(Stored data entries)
══════════════════════════════

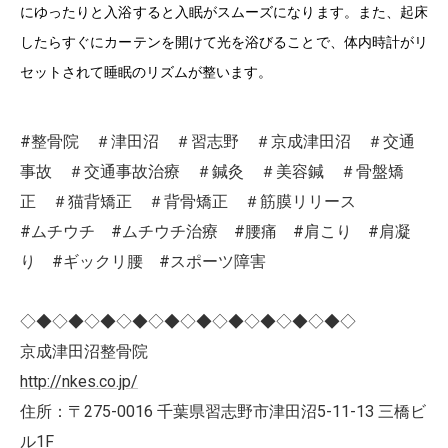
にゆったりと入浴すると入眠がスムーズになります。また、起床
したらすぐにカーテンを開けて光を浴びることで、体内時計がリ
セットされて睡眠のリズムが整います。
#整骨院 ＃津田沼 ＃習志野 ＃京成津田沼 ＃交通
事故 ＃交通事故治療 ＃鍼灸 ＃美容鍼 ＃骨盤矯
正 ＃猫背矯正 ＃背骨矯正 ＃筋膜リリース
#ムチウチ #ムチウチ治療 #腰痛 #肩こり #肩凝
り #ギックリ腰 #スポーツ障害
◇◆◇◆◇◆◇◆◇◆◇◆◇◆◇◆◇◆◇◆◇
京成津田沼整骨院
http://nkes.co.jp/
住所：〒275-0016 千葉県習志野市津田沼5-11-13 三橋ビ
ル1F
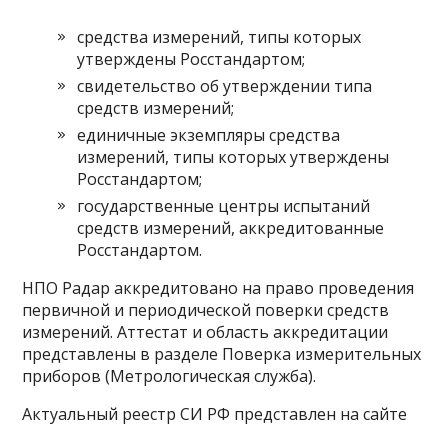
средства измерений, типы которых
утверждены Росстандартом;
свидетельство об утверждении типа
средств измерений;
единичные экземпляры средства
измерений, типы которых утверждены
Росстандартом;
государственные центры испытаний
средств измерений, аккредитованные
Росстандартом.
НПО Радар аккредитовано на право проведения
первичной и периодической поверки средств
измерений. Аттестат и область аккредитации
представлены в разделе Поверка измерительных
приборов (Метрологическая служба).
Актуальный реестр СИ РФ представлен на сайте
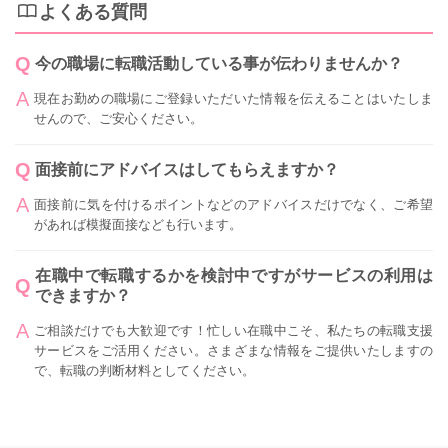
よくある質問
今の職場に転職活動している事が伝わりませんか？
現在お勤めの職場にご登録いただいた情報を伝えることはいたしま
せんので、ご安心ください。
面接前にアドバイスはしてもらえますか？
面接前に気を付けるポイントなどのアドバイスだけでなく、ご希望
があれば模擬面接なども行います。
在職中で転職するかを検討中ですがサービスの利用は
できますか？
ご相談だけでも大歓迎です！忙しい在職中こそ、私たちの転職支援
サービスをご活用ください。さまざまな情報をご提供いたしますの
で、転職の判断材料としてください。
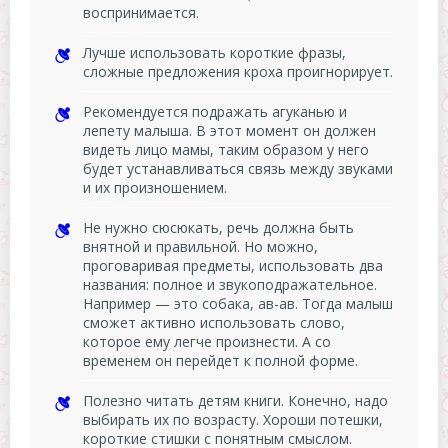
воспринимается.
Лучше использовать короткие фразы,
сложные предложения кроха проигнорирует.
Рекомендуется подражать агуканью и
лепету малыша. В этот момент он должен
видеть лицо мамы, таким образом у него
будет устанавливаться связь между звуками
и их произношением.
Не нужно сюсюкать, речь должна быть
внятной и правильной. Но можно,
проговаривая предметы, использовать два
названия: полное и звукоподражательное.
Например — это собака, ав-ав. Тогда малыш
сможет активно использовать слово,
которое ему легче произнести. А со
временем он перейдет к полной форме.
Полезно читать детям книги. Конечно, надо
выбирать их по возрасту. Хороши потешки,
короткие стишки с понятным смыслом.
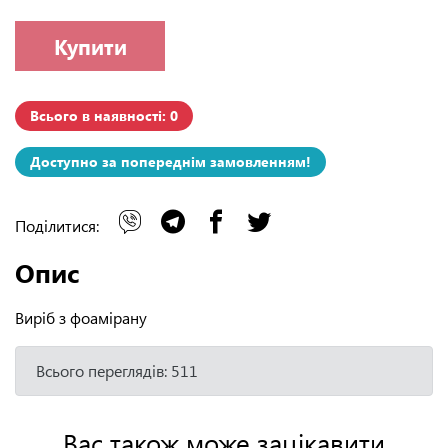
Купити
Всього в наявності: 0
Доступно за попереднім замовленням!
Поділитися:
Опис
Виріб з фоамірану
Всього переглядів: 511
Вас також може зацікавити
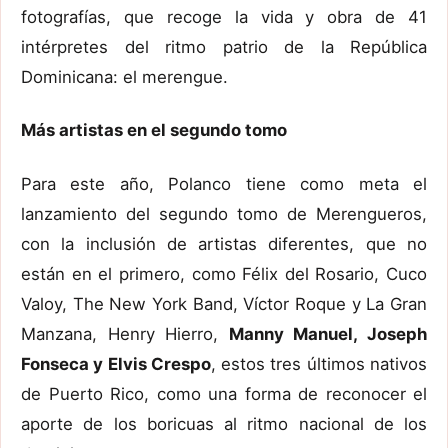
fotografías, que recoge la vida y obra de 41
intérpretes del ritmo patrio de la República
Dominicana: el merengue.
Más artistas en el segundo tomo
Para este año, Polanco tiene como meta el
lanzamiento del segundo tomo de Merengueros,
con la inclusión de artistas diferentes, que no
están en el primero, como Félix del Rosario, Cuco
Valoy, The New York Band, Víctor Roque y La Gran
Manzana, Henry Hierro,
Manny Manuel, Joseph
Fonseca y Elvis Crespo
, estos tres últimos nativos
de Puerto Rico, como una forma de reconocer el
aporte de los boricuas al ritmo nacional de los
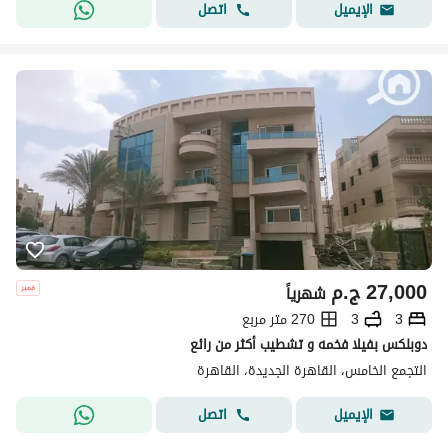
اتصل
الإيميل
27,000
ج.م
شهرياً
3
3
270 متر مربع
دوبلكس بفيلا فخمه و تشطيب أكثر من رائع
التجمع الخامس، القاهرة الجديدة، القاهرة
اتصل
الإيميل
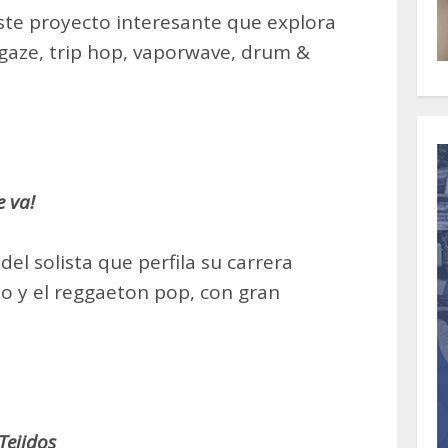
ste proyecto interesante que explora
gaze, trip hop, vaporwave, drum &
e va!
el solista que perfila su carrera
no y el reggaeton pop, con gran
Tejidos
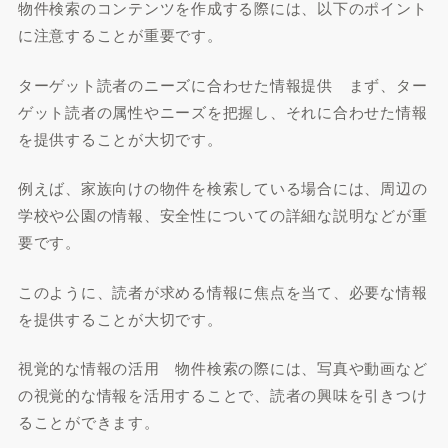
物件検索のコンテンツを作成する際には、以下のポイント
に注意することが重要です。
ターゲット読者のニーズに合わせた情報提供 まず、ター
ゲット読者の属性やニーズを把握し、それに合わせた情報
を提供することが大切です。
例えば、家族向けの物件を検索している場合には、周辺の
学校や公園の情報、安全性についての詳細な説明などが重
要です。
このように、読者が求める情報に焦点を当て、必要な情報
を提供することが大切です。
視覚的な情報の活用 物件検索の際には、写真や動画など
の視覚的な情報を活用することで、読者の興味を引きつけ
ることができます。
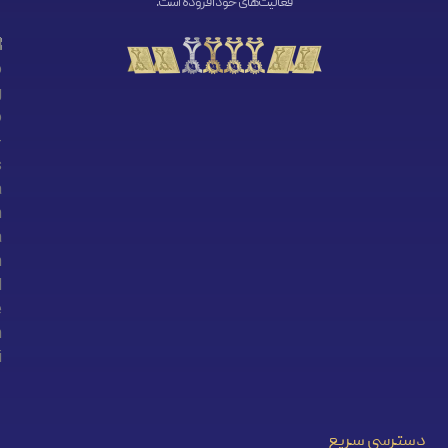
فعالیت‌های خود افزوده است.
دسترسی سریع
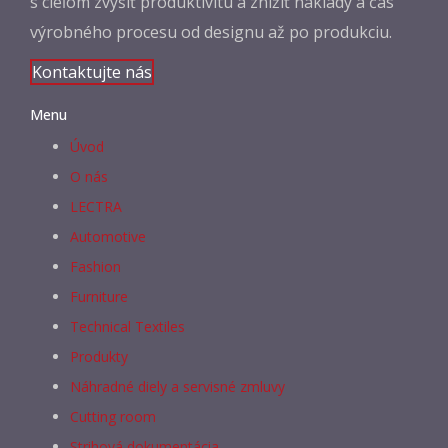
s cieľom zvýšiť produktivitu a znížiť náklady a čas
výrobného procesu od designu až po produkciu.
Kontaktujte nás
Menu
Úvod
O nás
LECTRA
Automotive
Fashion
Furniture
Technical Textiles
Produkty
Náhradné diely a servisné zmluvy
Cutting room
Strihová dokumentácia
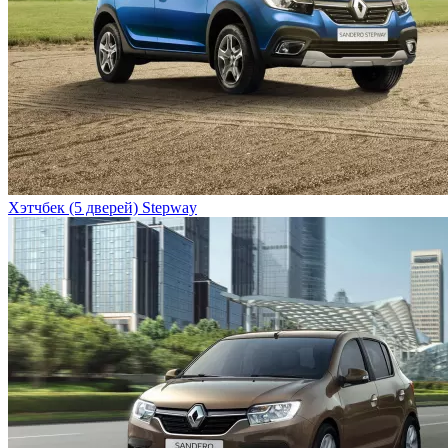
Хэтчбек (5 дверей) Stepway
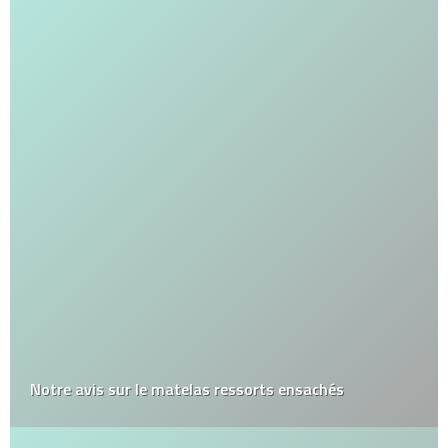
Notre avis sur le matelas ressorts ensachés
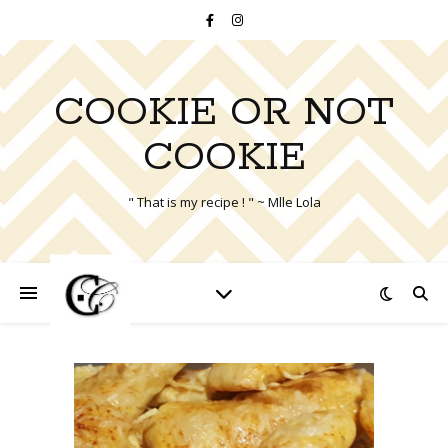
COOKIE OR NOT
COOKIE
" That is my recipe ! " ~ Mlle Lola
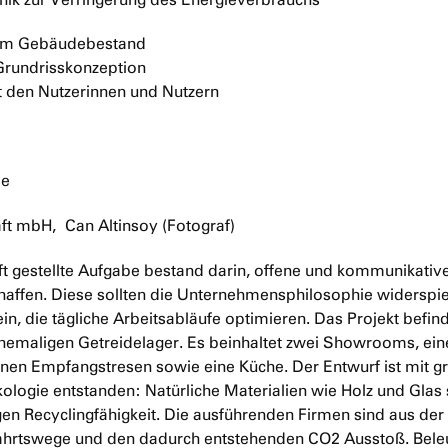
em Gebäudebestand
 Grundrisskonzeption
 den Nutzerinnen und Nutzern
le
ft mbH, Can Altinsoy (Fotograf)
t gestellte Aufgabe bestand darin, offene und kommunikativ
haffen. Diese sollten die Unternehmensphilosophie widersp
sein, die tägliche Arbeitsabläufe optimieren. Das Projekt befin
hemaligen Getreidelager. Es beinhaltet zwei Showrooms, ein
einen Empfangstresen sowie eine Küche. Der Entwurf ist mit g
kologie entstanden: Natürliche Materialien wie Holz und Gla
igen Recyclingfähigkeit. Die ausführenden Firmen sind aus d
fahrtswege und den dadurch entstehenden CO2 Ausstoß. Bele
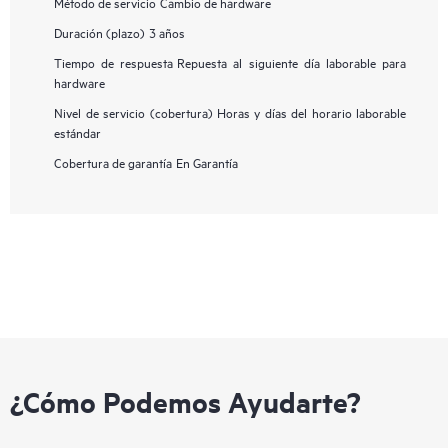
Método de servicio
Cambio de hardware
Duración (plazo)
3 años
Tiempo de respuesta
Repuesta al siguiente día laborable para
hardware
Nivel de servicio (cobertura)
Horas y días del horario laborable
estándar
Cobertura de garantía
En Garantía
¿Cómo Podemos Ayudarte?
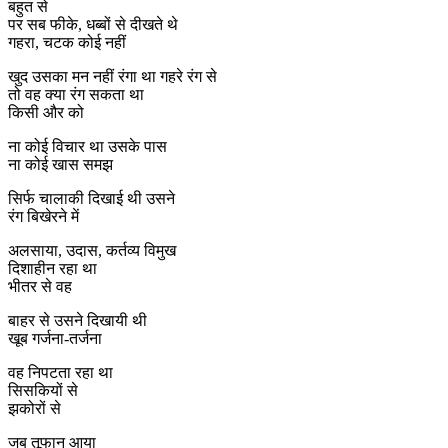
बहुत से
पर सब फीके, धब्बों से दीखते थे
गहरा, चटक कोई नहीं
खुद उसका मन नहीं रंगा था गहरे रंग से
तो वह क्या रंग सकता था
किसी और को
ना कोई विचार था उसके पास
ना कोई खास समझ
सिर्फ चालाकी दिखाई थी उसने
रंग बिखेरने में
अलसाया, उदास, कर्तव्य विमुख
दिशाहीन रहा था
भीतर से वह
बाहर से उसने दिखायी थी
खूब गर्जना-तर्जना
वह निपटता रहा था
सिसकियों से
झकोरों से
जब तूफान आया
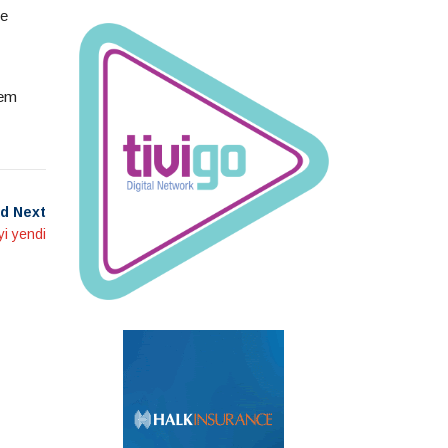
se
dem
d Next
yi yendi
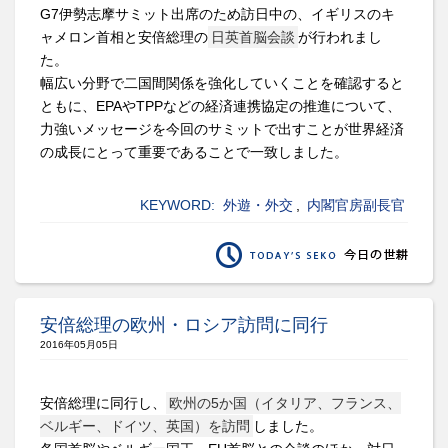
G7伊勢志摩サミット出席のため訪日中の、イギリスのキ
ャメロン首相と安倍総理の
日英首脳会談
が行われまし
た。
幅広い分野で二国間関係を強化していくことを確認すると
ともに、EPAやTPPなどの経済連携協定の推進について、
力強いメッセージを今回のサミットで出すことが世界経済
の成長にとって重要であることで一致しました。
KEYWORD:
外遊・外交
,
内閣官房副長官
安倍総理の欧州・ロシア訪問に同行
2016年05月05日
安倍総理に同行し、
欧州の5か国（イタリア、フランス、
ベルギー、ドイツ、英国）を訪問
しました。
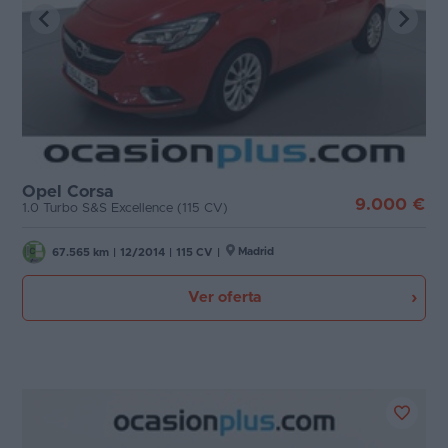
Opel Corsa
9.000 €
1.0 Turbo S&S Excellence (115 CV)
Madrid
67.565 km
|
12/2014
|
115 CV
|
Ver oferta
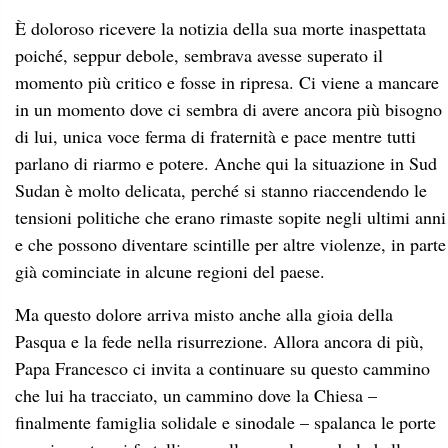
È doloroso ricevere la notizia della sua morte inaspettata
poiché, seppur debole, sembrava avesse superato il
momento più critico e fosse in ripresa. Ci viene a mancare
in un momento dove ci sembra di avere ancora più bisogno
di lui, unica voce ferma di fraternità e pace mentre tutti
parlano di riarmo e potere. Anche qui la situazione in Sud
Sudan è molto delicata, perché si stanno riaccendendo le
tensioni politiche che erano rimaste sopite negli ultimi anni
e che possono diventare scintille per altre violenze, in parte
già cominciate in alcune regioni del paese.
Ma questo dolore arriva misto anche alla gioia della
Pasqua e la fede nella risurrezione. Allora ancora di più,
Papa Francesco ci invita a continuare su questo cammino
che lui ha tracciato, un cammino dove la Chiesa –
finalmente famiglia solidale e sinodale – spalanca le porte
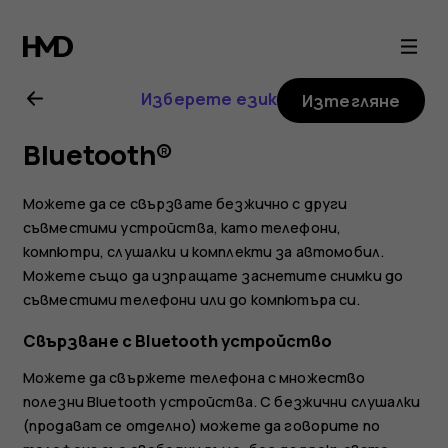
Ръководство
на
Изберете език
Изтегляне
потребителя
Bluetooth®
за
Можете да се свързвате безжично с други
Nokia
съвместими устройства, като телефони,
компютри, слушалки и комплекти за автомобил.
Можете също да изпращате заснетите снимки до
G21
съвместими телефони или до компютъра си.
Свързване с Bluetooth устройство
Можете да свържете телефона с множество
полезни Bluetooth устройства. С безжични слушалки
(продават се отделно) можете да говорите по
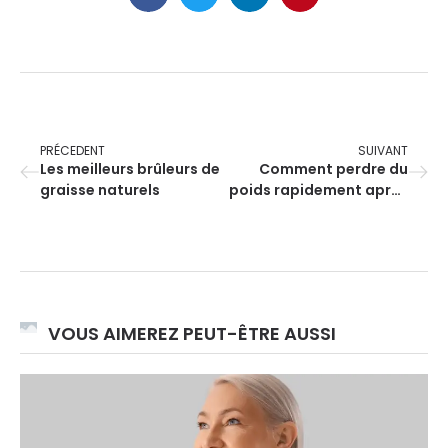
PRÉCEDENT
SUIVANT
Les meilleurs brûleurs de
Comment perdre du
graisse naturels
poids rapidement après
les fêtes ?
VOUS AIMEREZ PEUT-ÊTRE AUSSI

══════════════════════════════

§ **WHAT IS NEEDED**: Could you reproduce exactly, and only, the lines from the start of the records through the line containing "Всього переглядів: 511", leaving out the pictures?

§ **COMPLETED EXERCISE**:
にゆったりと入浴すると入眠がスムーズになります。また、起床
したらすぐにカーテンを開けて光を浴びることで、体内時計がリ
セットされて睡眠のリズムが整います。
#整骨院 ＃津田沼 ＃習志野 ＃京成津田沼 ＃交通
事故 ＃交通事故治療 ＃鍼灸 ＃美容鍼 ＃骨盤矯
正 ＃猫背矯正 ＃背骨矯正 ＃筋膜リリース
#ムチウチ #ムチウチ治療 #腰痛 #肩こり #肩凝
り #ギックリ腰 #スポーツ障害
◇◆◇◆◇◆◇◆◇◆◇◆◇◆◇◆◇◆◇◆◇
京成津田沼整骨院
http://nkes.co.jp/
住所：〒275-0016 千葉県習志野市津田沼5-11-13 三橋ビ
ル1F
средства измерений, типы которых
утверждены Росстандартом;
свидетельство об утверждении типа
средств измерений;
единичные экземпляры средства
измерений, типы которых утверждены
Росстандартом;
государственные центры испытаний
средств измерений, аккредитованные
Росстандартом.
НПО Радар аккредитовано на право проведения
первичной и периодической поверки средств
измерений. Аттестат и область аккредитации
представлены в разделе Поверка измерительных
приборов (Метрологическая служба).
Актуальный реестр СИ РФ представлен на сайте
よくある質問
今の職場に転職活動している事が伝わりませんか？
現在お勤めの職場にご登録いただいた情報を伝えることはいたしま
せんので、ご安心ください。
面接前にアドバイスはしてもらえますか？
面接前に気を付けるポイントなどのアドバイスだけでなく、ご希望
があれば模擬面接なども行います。
在職中で転職するかを検討中ですがサービスの利用は
できますか？
ご相談だけでも大歓迎です！忙しい在職中こそ、私たちの転職支援
サービスをご活用ください。さまざまな情報をご提供いたしますの
で、転職の判断材料としてください。
воспринимается.
Лучше использовать короткие фразы,
сложные предложения кроха проигнорирует.
Рекомендуется подражать агуканью и
лепету малыша. В этот момент он должен
видеть лицо мамы, таким образом у него
будет устанавливаться связь между звуками
и их произношением.
Не нужно сюсюкать, речь должна быть
внятной и правильной. Но можно,
проговаривая предметы, использовать два
названия: полное и звукоподражательное.
Например — это собака, ав-ав. Тогда малыш
сможет активно использовать слово,
которое ему легче произнести. А со
временем он перейдет к полной форме.
Полезно читать детям книги. Конечно, надо
выбирать их по возрасту. Хороши потешки,
короткие стишки с понятным смыслом.
Купити
Всього в наявності: 0
Доступно за попереднім замовленням!
Поділитися:
Опис
Виріб з фоамірану
Всього переглядів: 511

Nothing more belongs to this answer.